Verordening Woonruimtebemiddeling regio Rotterdam 2019 (de Verordening)
Op grond van Bijlage I, artikel 2.3, tweede lid, onder h, kan het bestuursorgaan dat bevoegd is te beslissen op een aanvraag om urgentieverklaring, de urgentieverklaring weigeren indien sprake is van één of meerdere van de volgende omstandigheden;
h. de aanvrager niet woonachtig is binnen de regio;
Op grond van Bijlage I, artikel 5.3, eerste lid, onder a en b, doet zich de in de titel van dit artikel bedoeld urgentiegrond zich voor als de aanvrager thans rechtmatig zelfstandige woonruimte bewoont en één of meerdere van de volgende omstandigheden zich voordoen:
a. aanvrager heeft door het bestuursorgaan dat de Participatiewet uitvoert in het kader van die wet in verband met de woonlasten een verhuisverplichting opgelegd gekregen welke thans nog van kracht is;
b. de woonlasten zijn onevenredig hoog in relatie tot het huishoudinkomen of de andere mogelijkheden van het huishouden om in die last te voorzien.

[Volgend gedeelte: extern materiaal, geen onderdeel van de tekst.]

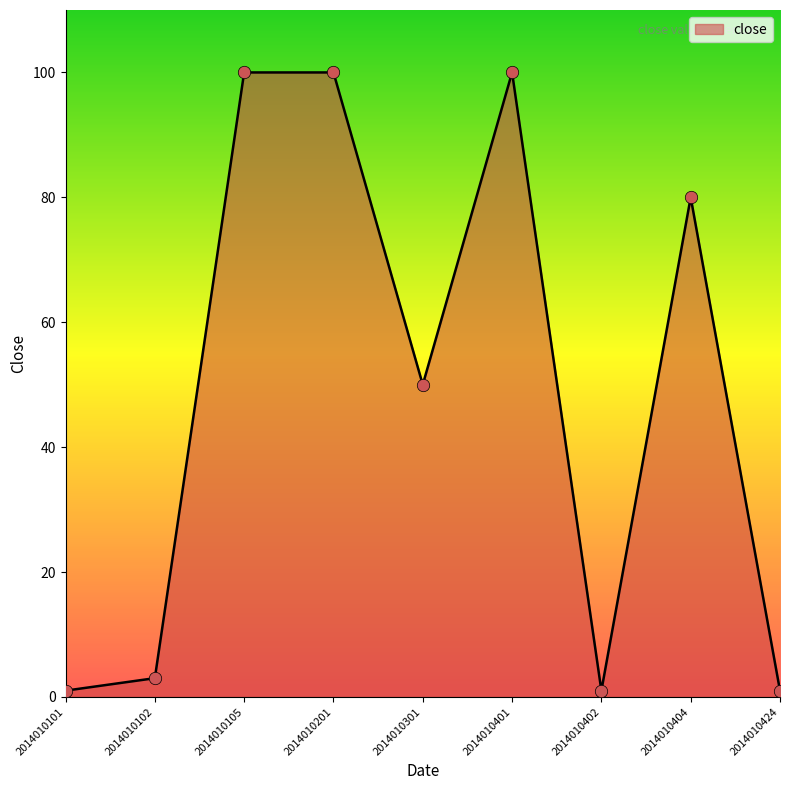

Between 2014010402 and 2014010105, which is larger?

2014010105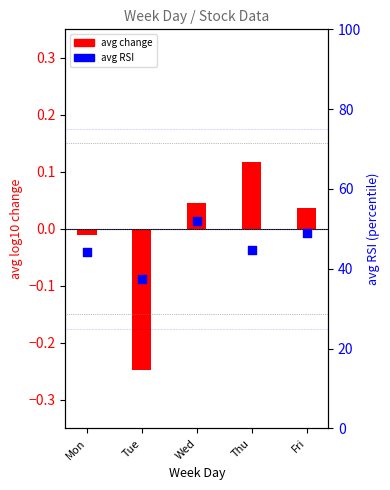

What is the change in value from Wed to Thu?

-7.3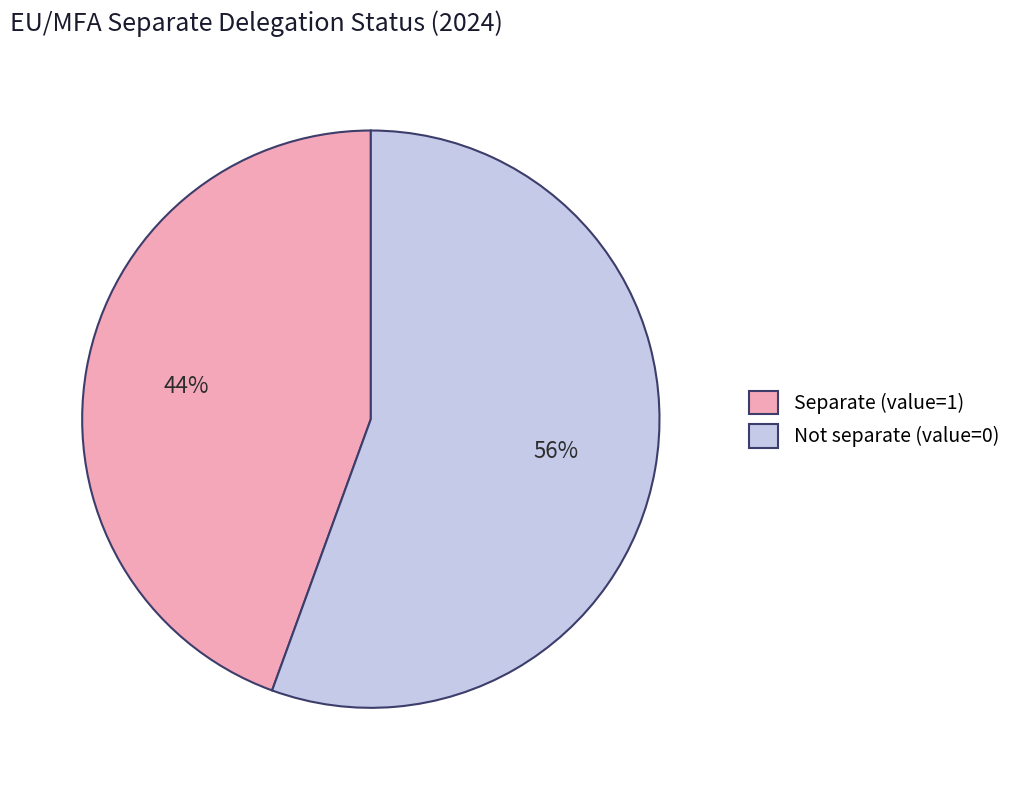

Is Not separate (value=0) the majority of the pie?

Yes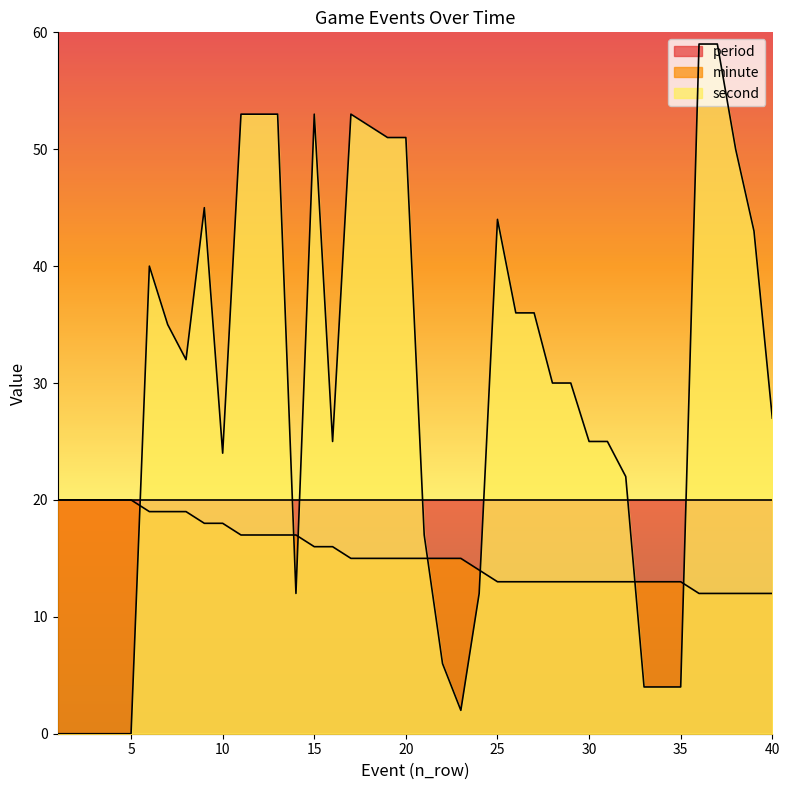

After their last crossing, which series has the higher values: minute or second?

second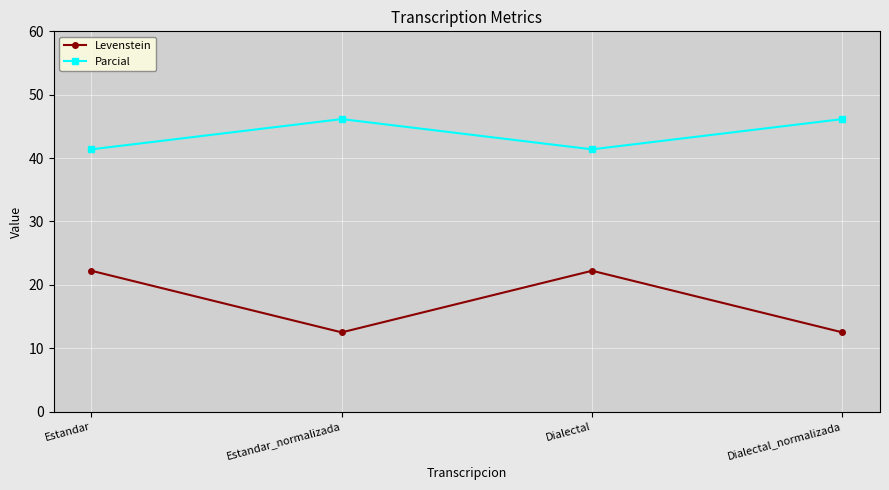

Reading right to left, list all the values displayed in this chart.

Levenstein: Dialectal_normalizada=12.5	Dialectal=22.2	Estandar_normalizada=12.5	Estandar=22.2
Parcial: Dialectal_normalizada=46.2	Dialectal=41.4	Estandar_normalizada=46.2	Estandar=41.4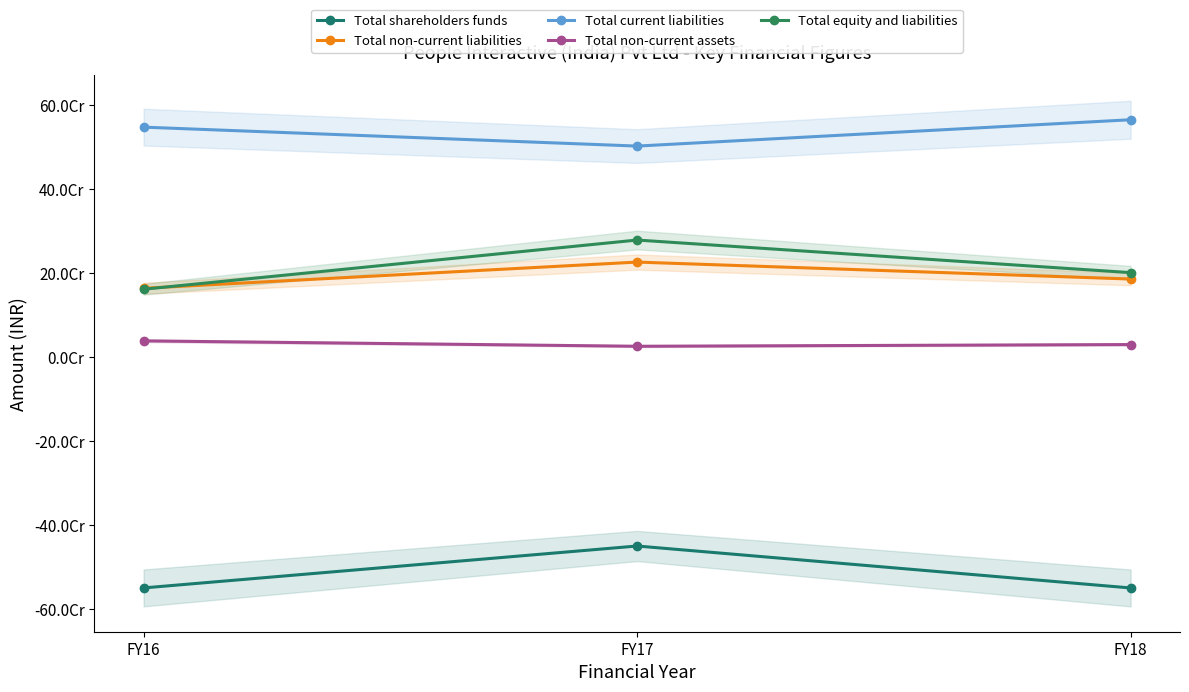

Reading right to left, transcribe all the data shown in this chart.

Total shareholders funds: -550397810	-450381951	-550297470
Total non-current liabilities: 185974923	226410400	163917525
Total current liabilities: 565680434	502897562	548048169
Total non-current assets: 29787827	25724136	38593675
Total equity and liabilities: 201257547	278926011	161668224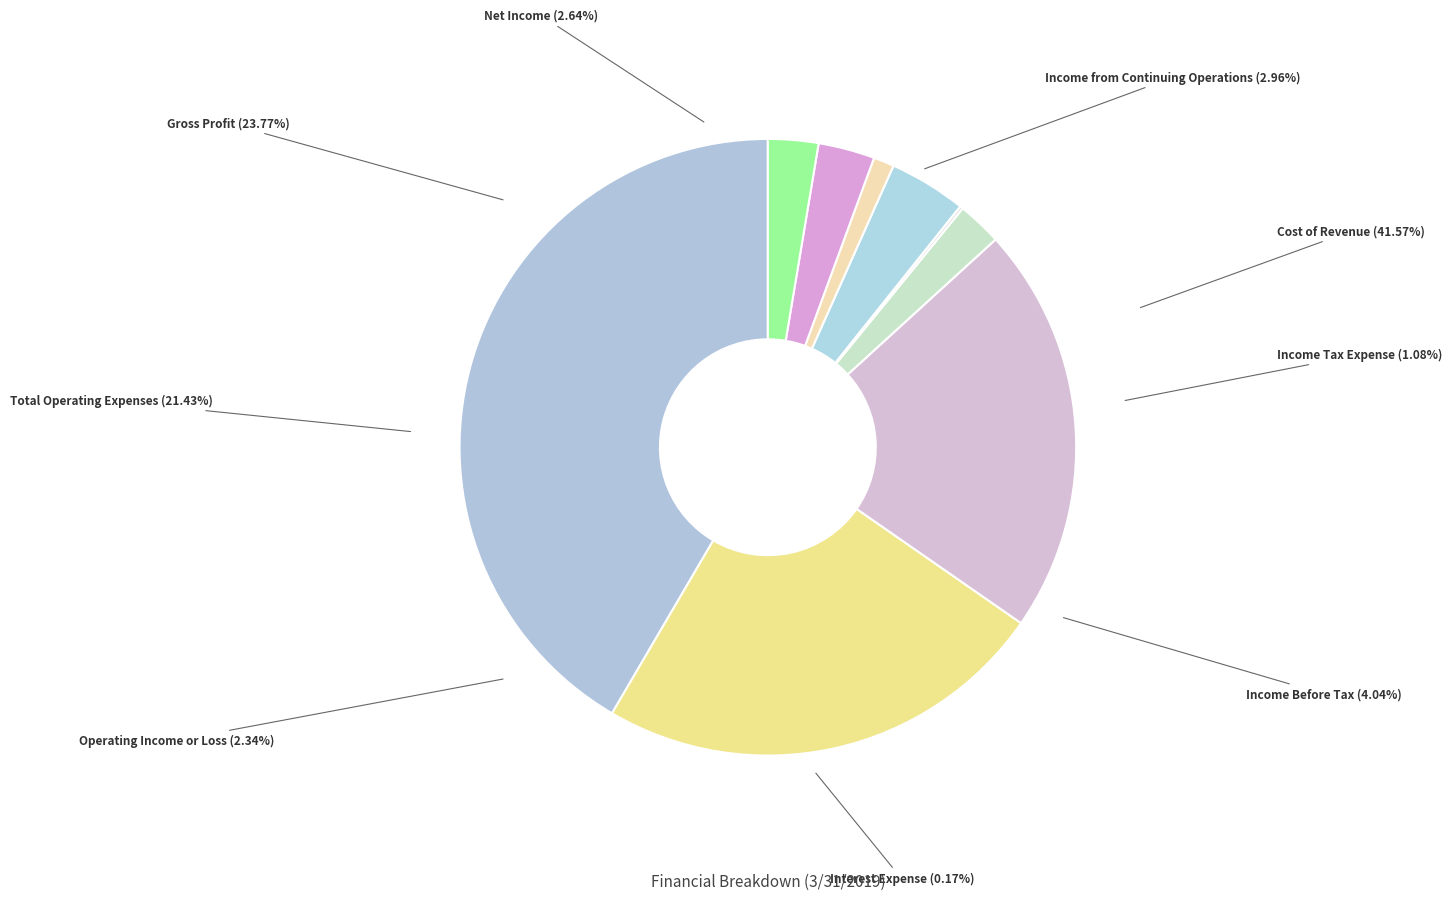

To the nearest percent, what is the combined percentage of Operating Income or Loss and Net Income?

5%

Op grond van Bijlage I, artikel 2.5, eerste lid, is het bestuursorgaan dat belast is met het beslissen op aanvragen om een urgentieverklaring bevoegd, indien strikte toepassing van deze zou leiden tot weigering van een urgentieverklaring, om toch een urgentieverklaring toe te kennen indien:
a. weigering van een urgentieverklaring leidt tot een schrijnende situatie; en,
b. sprake is van bijzondere, bij het vaststellen van de verordening onvoorziene, omstandigheden die gelet op het doel van de verordening redelijkerwijs toch tot een grond voor de verlening van een urgentieverklaring zouden kunnen zijn.